The 29-year-old Hailey, Idaho native previously described the torture he underwent while being held by the Taliban and Haqqani Network allies in a statement from March 26. The statement was released a day after Begdahl was charged with deserting his base in Paktika province in 2009 and "misbehavior before the enemy," which carries a possible life sentence.

Related: Bowe Bergdahl: I Was Tortured, Shackled, and Caged in Taliban Captivity

But in Serial, Bergdahl, who was 23 when he walked away from his base, is given the opportunity to verbally recount his side of the story. The series will prove contentious for those — including some platoon mates — who have accused Bergdahl of being a "deserter" or "traitor" or have made unproven claims he endangered the lives of fellow soldiers who went looking for him.

The first words from Bergdahl in the podcast is a clip of a desperate plea he made while still in captivity.

"I'm a prisoner. I want to go home. Bring me home, please. Bring me home," the soldier says.

The podcast later features more clips from Bergdahl's taped interviews with filmmaker Mark Boal in which the soldier recalls the terror and confusion he felt while being held in a small and completely dark room. In captivity, Bergdahl says he was shackled, tortured, and subject to sensory deprivation to the point where he sometimes could not remember who or "what" he was.


Later, the meaning of the episode's title is revealed when the soldier describes his reasons for walking off his base, which he said was to create a "DUSTWUN" — short for duty status whereabouts unknown; a radio call issued when a soldier goes missing in combat or is taken captive. Bergdahl claims his actions were intended to call attention to a larger issue: his serious concerns over leadership in the military.

"What I was seeing from my first unit, all the way up into Afghanistan… was basically leadership failure to the point that the lives of the guys standing next to me were literally — from what I could see — in danger of something seriously going wrong and somebody being killed," Bergdahl says in one of the taped interviews with Boal.

Koenig says that this version of accounts is a major point of conflict. It could be a story he concocted, as some claim, or "he could be expressing the genuine beliefs of a whistleblower."
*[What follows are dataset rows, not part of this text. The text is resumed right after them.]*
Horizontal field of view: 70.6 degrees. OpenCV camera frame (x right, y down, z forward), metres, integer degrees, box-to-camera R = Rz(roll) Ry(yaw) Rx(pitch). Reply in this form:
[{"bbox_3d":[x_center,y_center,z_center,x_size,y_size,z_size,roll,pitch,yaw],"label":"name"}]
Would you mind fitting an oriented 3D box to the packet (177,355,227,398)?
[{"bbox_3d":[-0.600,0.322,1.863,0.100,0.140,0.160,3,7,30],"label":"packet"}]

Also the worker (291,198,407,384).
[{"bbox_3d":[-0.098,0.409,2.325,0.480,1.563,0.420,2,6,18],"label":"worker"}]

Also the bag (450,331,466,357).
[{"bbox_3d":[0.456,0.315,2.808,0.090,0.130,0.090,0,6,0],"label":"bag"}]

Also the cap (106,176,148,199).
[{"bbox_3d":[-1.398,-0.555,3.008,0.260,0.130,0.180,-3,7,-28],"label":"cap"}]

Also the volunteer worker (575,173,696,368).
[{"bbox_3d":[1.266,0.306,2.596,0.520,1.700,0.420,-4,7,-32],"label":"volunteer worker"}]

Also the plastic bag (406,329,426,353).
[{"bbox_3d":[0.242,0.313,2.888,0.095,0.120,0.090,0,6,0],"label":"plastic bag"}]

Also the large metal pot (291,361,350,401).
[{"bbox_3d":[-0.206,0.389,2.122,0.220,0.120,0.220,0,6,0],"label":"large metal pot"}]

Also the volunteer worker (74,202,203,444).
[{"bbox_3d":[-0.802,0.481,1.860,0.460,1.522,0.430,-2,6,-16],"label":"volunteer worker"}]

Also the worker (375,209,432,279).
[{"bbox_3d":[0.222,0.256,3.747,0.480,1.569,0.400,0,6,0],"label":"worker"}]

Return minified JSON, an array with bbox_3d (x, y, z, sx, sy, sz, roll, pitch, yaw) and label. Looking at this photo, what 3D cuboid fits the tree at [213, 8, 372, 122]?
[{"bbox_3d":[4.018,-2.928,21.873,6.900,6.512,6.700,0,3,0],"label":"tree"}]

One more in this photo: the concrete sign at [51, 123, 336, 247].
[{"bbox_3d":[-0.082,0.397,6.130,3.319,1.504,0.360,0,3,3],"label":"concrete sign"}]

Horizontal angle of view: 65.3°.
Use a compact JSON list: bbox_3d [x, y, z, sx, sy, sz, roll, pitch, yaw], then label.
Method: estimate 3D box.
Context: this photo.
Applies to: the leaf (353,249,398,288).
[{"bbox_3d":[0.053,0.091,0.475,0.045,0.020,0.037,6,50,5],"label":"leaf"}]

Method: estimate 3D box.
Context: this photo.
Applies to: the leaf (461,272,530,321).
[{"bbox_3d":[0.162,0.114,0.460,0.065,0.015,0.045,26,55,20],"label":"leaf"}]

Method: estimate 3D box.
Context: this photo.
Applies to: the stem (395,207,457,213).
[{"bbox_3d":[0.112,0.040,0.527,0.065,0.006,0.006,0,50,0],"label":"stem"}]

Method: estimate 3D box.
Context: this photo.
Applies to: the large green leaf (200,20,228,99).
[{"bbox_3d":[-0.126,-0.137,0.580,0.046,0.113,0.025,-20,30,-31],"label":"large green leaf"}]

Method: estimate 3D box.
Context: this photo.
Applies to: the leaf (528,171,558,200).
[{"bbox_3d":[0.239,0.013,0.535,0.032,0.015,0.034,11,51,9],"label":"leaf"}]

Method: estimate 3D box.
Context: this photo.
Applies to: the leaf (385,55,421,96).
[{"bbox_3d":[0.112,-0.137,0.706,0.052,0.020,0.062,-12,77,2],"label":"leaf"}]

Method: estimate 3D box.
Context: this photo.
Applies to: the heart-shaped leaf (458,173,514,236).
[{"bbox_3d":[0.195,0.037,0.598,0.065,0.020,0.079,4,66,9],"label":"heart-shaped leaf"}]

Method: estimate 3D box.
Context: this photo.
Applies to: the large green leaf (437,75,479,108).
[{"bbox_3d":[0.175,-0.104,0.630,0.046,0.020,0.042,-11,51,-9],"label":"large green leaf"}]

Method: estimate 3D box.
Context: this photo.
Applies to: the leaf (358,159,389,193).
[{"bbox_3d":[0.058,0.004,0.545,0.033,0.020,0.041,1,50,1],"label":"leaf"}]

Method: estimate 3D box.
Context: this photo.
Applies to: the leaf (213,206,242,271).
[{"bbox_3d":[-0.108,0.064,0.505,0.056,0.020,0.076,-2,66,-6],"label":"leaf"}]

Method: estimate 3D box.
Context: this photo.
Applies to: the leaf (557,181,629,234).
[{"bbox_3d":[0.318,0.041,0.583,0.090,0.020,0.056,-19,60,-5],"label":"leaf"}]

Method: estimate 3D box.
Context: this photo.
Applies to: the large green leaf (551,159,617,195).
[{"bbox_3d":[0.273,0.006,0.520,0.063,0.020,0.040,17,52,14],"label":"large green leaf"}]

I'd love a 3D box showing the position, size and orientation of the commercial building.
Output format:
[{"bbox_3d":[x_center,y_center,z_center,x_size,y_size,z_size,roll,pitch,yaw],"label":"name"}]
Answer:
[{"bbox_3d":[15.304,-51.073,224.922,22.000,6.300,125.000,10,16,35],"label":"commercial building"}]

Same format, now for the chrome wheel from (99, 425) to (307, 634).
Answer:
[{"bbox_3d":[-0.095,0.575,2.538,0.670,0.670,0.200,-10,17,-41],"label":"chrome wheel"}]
"As a private first class, nobody is going to listen to me," Bergdahl says. The soldier claims he tried to create the DUSTWUN so that top officials could no longer ignore his concerns and would be forced to investigate the situation. At the same time he was well aware that he would probably be imprisoned over the action.
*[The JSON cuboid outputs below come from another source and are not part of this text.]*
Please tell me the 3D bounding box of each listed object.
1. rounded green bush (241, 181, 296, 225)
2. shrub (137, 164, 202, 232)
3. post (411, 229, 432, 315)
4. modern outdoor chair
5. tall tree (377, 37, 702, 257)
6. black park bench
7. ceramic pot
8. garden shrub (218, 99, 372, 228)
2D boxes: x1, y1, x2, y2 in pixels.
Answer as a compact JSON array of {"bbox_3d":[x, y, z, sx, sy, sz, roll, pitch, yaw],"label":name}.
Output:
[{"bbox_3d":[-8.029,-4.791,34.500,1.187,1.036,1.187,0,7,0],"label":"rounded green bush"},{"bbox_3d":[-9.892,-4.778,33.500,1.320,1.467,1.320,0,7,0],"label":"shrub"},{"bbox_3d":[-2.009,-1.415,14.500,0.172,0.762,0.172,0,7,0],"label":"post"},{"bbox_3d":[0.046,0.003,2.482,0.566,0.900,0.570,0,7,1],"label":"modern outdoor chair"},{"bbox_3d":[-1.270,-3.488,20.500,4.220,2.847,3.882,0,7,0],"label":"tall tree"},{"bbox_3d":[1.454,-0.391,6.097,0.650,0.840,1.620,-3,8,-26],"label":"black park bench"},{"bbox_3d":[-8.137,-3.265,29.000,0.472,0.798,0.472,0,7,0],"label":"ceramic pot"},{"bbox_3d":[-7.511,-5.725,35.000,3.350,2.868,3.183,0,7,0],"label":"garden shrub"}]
"The idea was I'd rather be sitting in Leavenworth [prison] than standing over the body of [a fellow soldier]," he said, later saying the move was "gutsy but still stupid."


Related: Bowe Bergdahl's Motion to Expedite Hearing Because of Donald Trump Insults Is Denied

But the soldier also admits his actions were also driven in part by a desire to prove a point or execute a personal mission of sorts. Bergdahl says was trying to prove to those who knew him that he was capable of being a hero or a "Jason Bourne"-type character from a movie.

"I was going to prove to the world that I was the real thing — I could be what it is all those guys who go to the movies and watch those movies — they all want to be that, but I wanted to prove that I was that," he said. "I was trying to find a solution to the problem at hand and I tied into it this idea… to kill two birds with one stone."

In the end, the move took an unintended turn, when Bergdahl was captured by militants. The soldier was kept in isolated captivity until 2014 when he was finally released in exchange for five Taliban commanders who were being held at the US prison at Guantanamo Bay, Cuba. Intense political and media scrutiny followed the high-profile prisoner exchange, heightened by assertions from Republican lawmakers that the swap, made without Congress' approval, was illegal.

The wildly successful Serial podcast, made by producers of public radio's This American Life, is set to explore the Taliban's side of Bergdahl's capture in the next episode. The first season, which focused on the story of Adnan Syed who was accused of murdering his ex-girlfriend, garnered roughly 1.5 million listeners an episode, and eventually led to a court agreeing last month to hear new evidence in the case, 15 years after Syed was imprisoned.